**WHAT THE EXERCISE ASKS**
Copy all the records exactly, but keep the pictures out of your version.

★ ★ ★ ★ ★ ★ ★

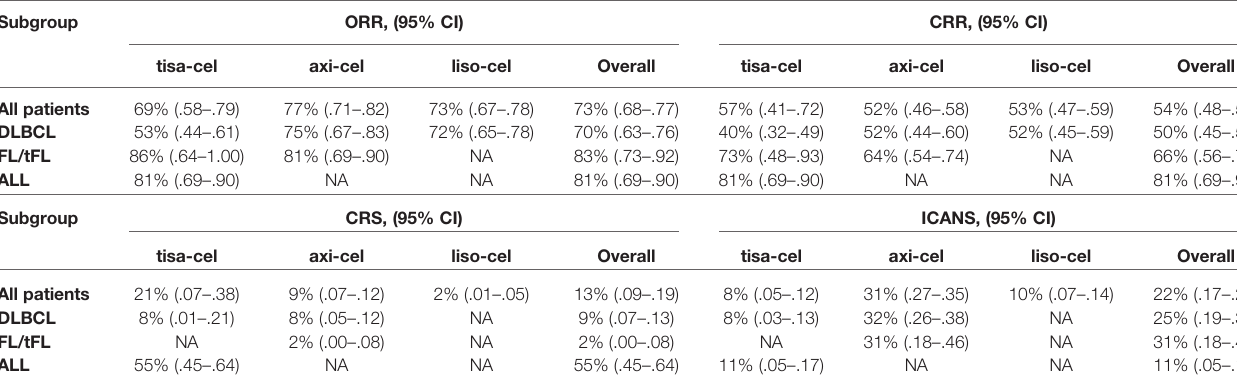
TABLE 3 | The results of performed meta-analysis in subgroups of product and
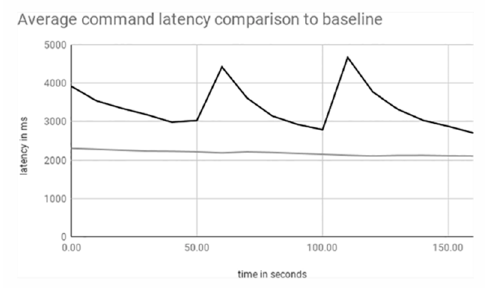
Figure 24. Average command latency of twice scaled cluster versus the baseline, single shard cluster.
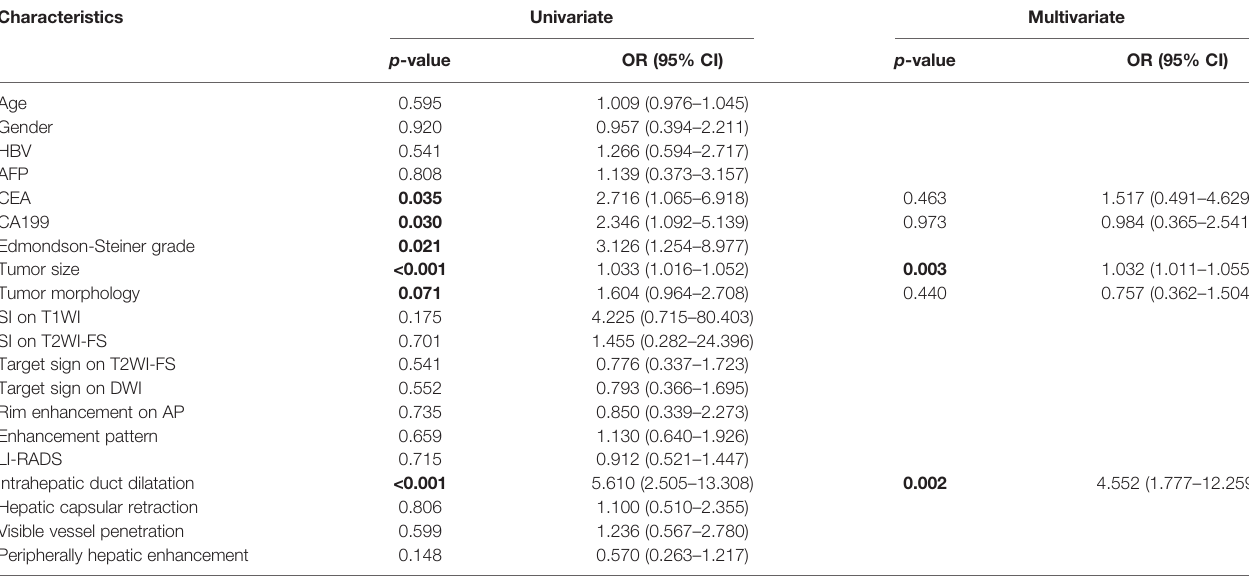
TABLE 2 | Univariate and multivariate analyses of predictive characteristics related with MVI status in ICC.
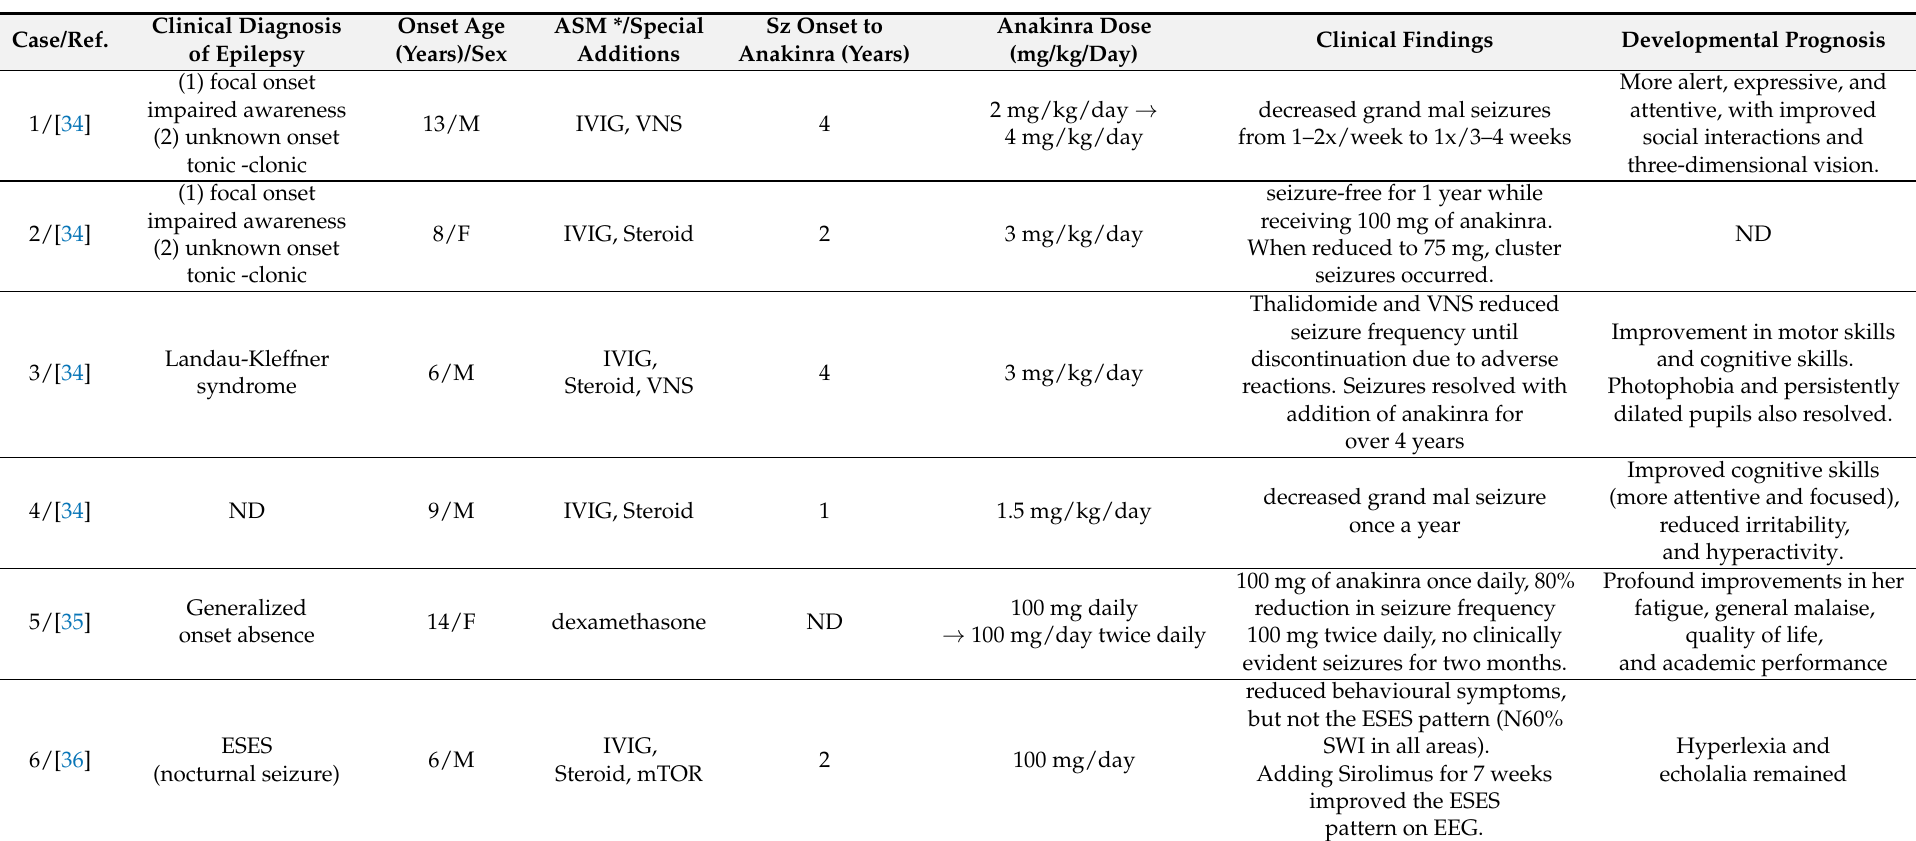
Table 2. Clinical features and treatment of drug-resistant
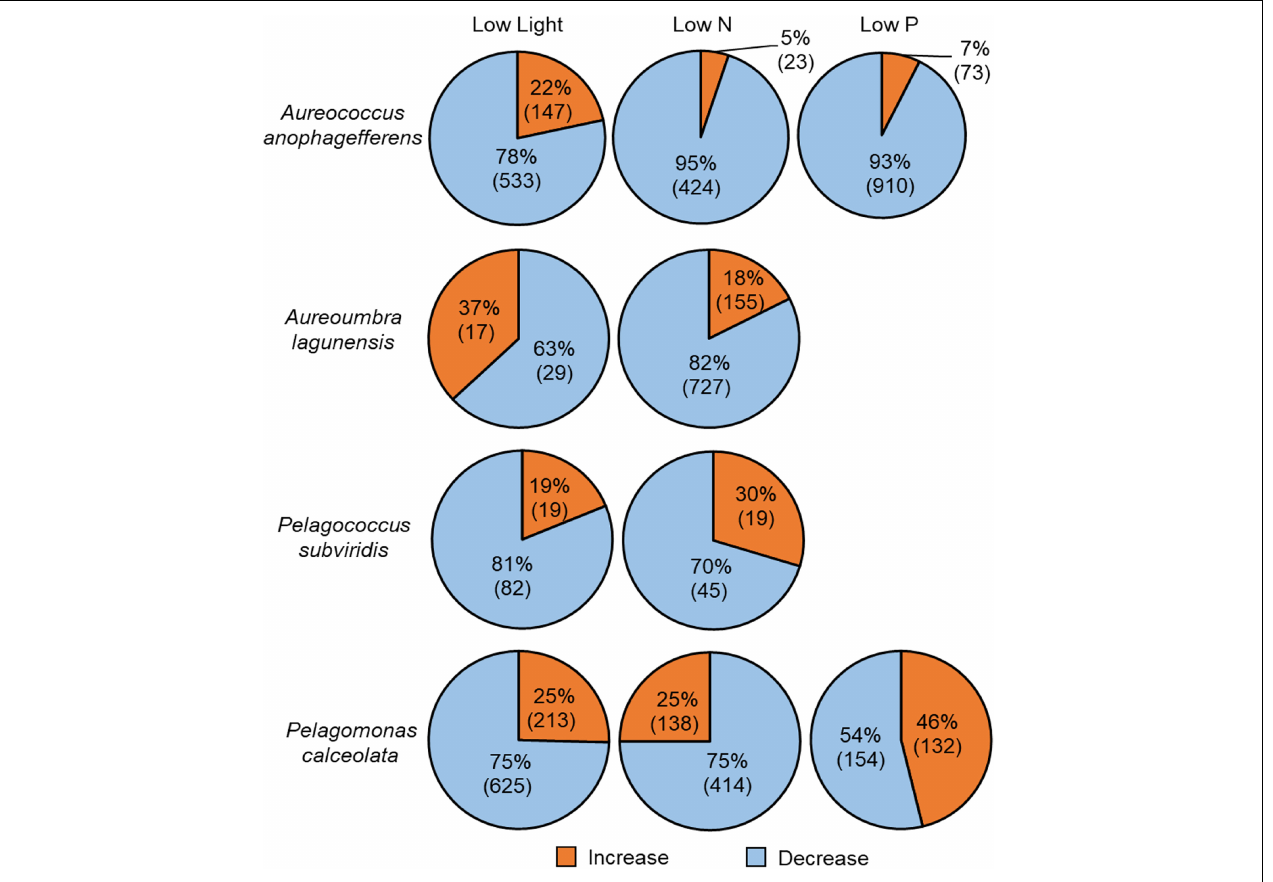
FIGURE 4 | Proportion of all differentially abundant OGs relative to control in each species across treatments and number in parenthesis indicates the number of differentially abundant OGs. Blue denotes significant decreases in relative abundance and orange denotes significant increases in relative abundance. No differentially abundant OGs were detected in the low P treatment for Aureoumbra lagunensis or Pelagococcus subviridis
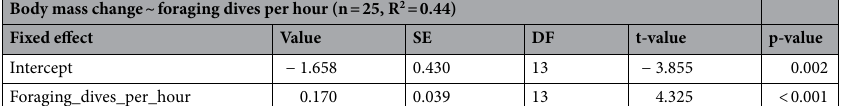
Body mass change ~ foraging dives per hour (n = 25, R 2 = 0.44)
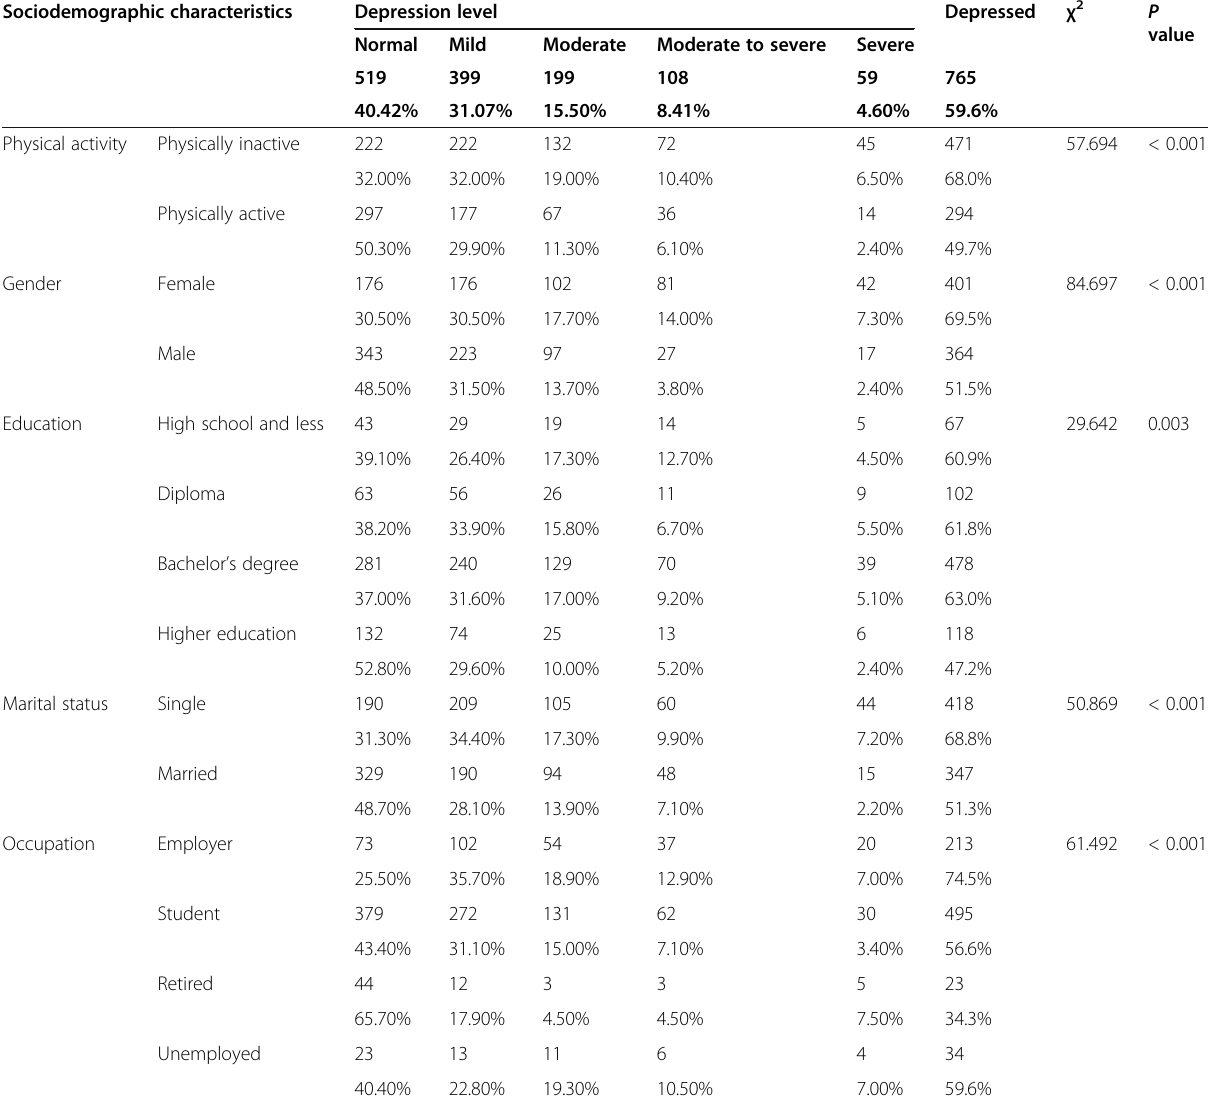
Table 3 Prevalence of depression (PHQ-9) among groups during the outbreak of COVID-19 in Kuwait Sociodemographic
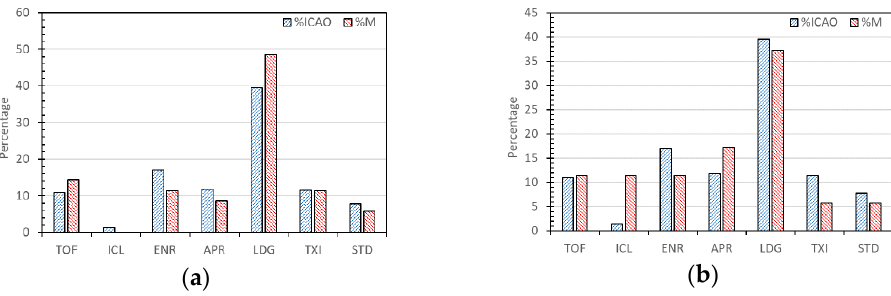
Figure 3. Distribution of phase of flight for accidents with maintenance contributions: ( a ) the phase in which the accident occurred (end result); ( b ) the phase in which the maintenance issue manifested.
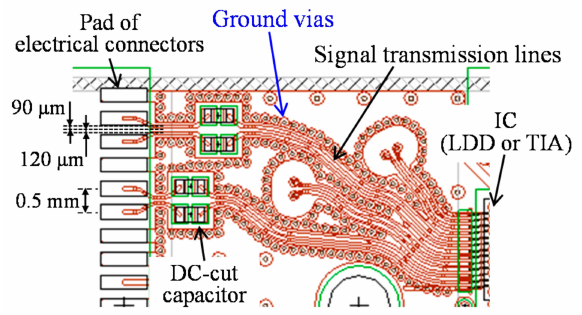
Figure 8. Layout of signal transmission lines and vias.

★ ★ ★ ★ ★ ★ ★

**TASK SOLUTION**
TABLE 3 | The results of performed meta-analysis in subgroups of product and
Figure 24. Average command latency of twice scaled cluster versus the baseline, single shard cluster.
TABLE 2 | Univariate and multivariate analyses of predictive characteristics related with MVI status in ICC.
Table 2. Clinical features and treatment of drug-resistant
FIGURE 4 | Proportion of all differentially abundant OGs relative to control in each species across treatments and number in parenthesis indicates the number of differentially abundant OGs. Blue denotes significant decreases in relative abundance and orange denotes significant increases in relative abundance. No differentially abundant OGs were detected in the low P treatment for Aureoumbra lagunensis or Pelagococcus subviridis
Body mass change ~ foraging dives per hour (n = 25, R 2 = 0.44)
Table 3 Prevalence of depression (PHQ-9) among groups during the outbreak of COVID-19 in Kuwait Sociodemographic
Figure 3. Distribution of phase of flight for accidents with maintenance contributions: ( a ) the phase in which the accident occurred (end result); ( b ) the phase in which the maintenance issue manifested.
Figure 8. Layout of signal transmission lines and vias.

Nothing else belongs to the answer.